▶ INSTRUCTIONS FOR THE TASK:
From the line containing "left front paw: (624, 847)" to the last line of the records below, retype every line exactly and output nothing else.

### INPUT DATA

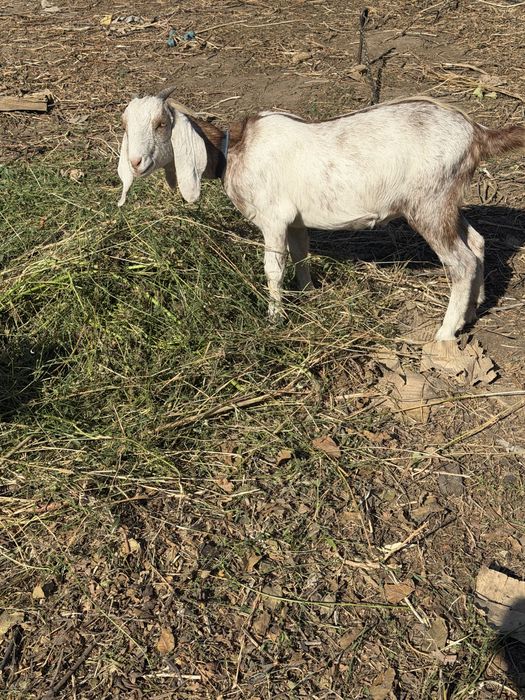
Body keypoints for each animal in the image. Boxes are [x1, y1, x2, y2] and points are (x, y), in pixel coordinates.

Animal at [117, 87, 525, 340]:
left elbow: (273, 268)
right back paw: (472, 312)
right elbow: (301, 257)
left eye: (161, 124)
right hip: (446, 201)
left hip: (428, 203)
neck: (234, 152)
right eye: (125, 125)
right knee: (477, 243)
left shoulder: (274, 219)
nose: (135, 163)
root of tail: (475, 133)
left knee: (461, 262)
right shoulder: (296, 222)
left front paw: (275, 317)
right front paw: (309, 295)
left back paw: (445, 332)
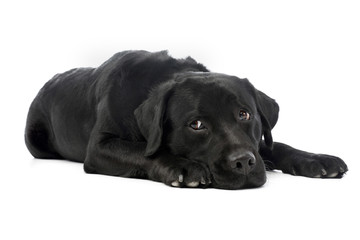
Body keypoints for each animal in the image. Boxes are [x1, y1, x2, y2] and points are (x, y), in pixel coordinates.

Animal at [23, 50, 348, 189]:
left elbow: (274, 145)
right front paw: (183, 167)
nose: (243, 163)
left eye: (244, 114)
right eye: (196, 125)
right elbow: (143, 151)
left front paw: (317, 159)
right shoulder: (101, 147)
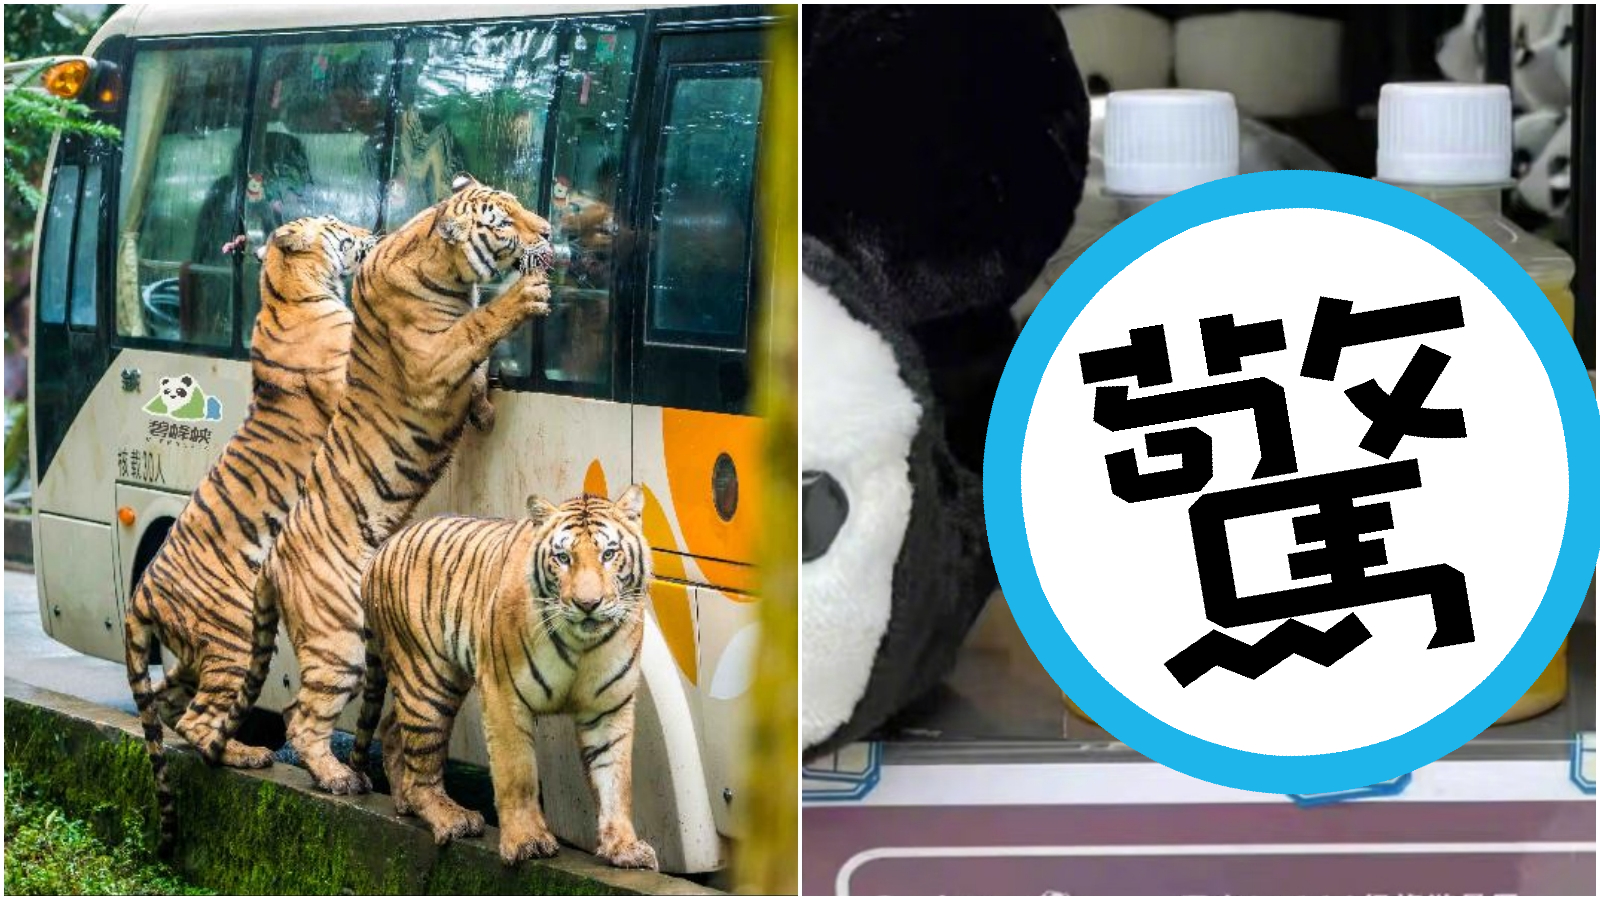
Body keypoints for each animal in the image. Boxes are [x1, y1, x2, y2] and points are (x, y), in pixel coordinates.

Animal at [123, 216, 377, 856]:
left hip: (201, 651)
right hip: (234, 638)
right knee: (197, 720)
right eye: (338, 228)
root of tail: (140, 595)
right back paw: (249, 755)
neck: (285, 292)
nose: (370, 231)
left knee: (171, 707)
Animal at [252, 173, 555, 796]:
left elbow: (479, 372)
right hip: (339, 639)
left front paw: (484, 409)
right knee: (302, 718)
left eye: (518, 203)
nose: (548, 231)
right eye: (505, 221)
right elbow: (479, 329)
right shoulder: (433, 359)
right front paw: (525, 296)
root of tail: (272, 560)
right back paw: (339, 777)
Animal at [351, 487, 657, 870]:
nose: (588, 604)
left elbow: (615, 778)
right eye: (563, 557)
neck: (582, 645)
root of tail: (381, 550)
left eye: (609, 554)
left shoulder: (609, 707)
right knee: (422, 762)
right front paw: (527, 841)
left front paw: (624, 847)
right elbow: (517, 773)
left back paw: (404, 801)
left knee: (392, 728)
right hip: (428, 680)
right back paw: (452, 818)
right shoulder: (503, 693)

######

▶ RESULT:
left front paw: (624, 847)
right elbow: (517, 773)
left back paw: (404, 801)
left knee: (392, 728)
right hip: (428, 680)
right back paw: (452, 818)
right shoulder: (503, 693)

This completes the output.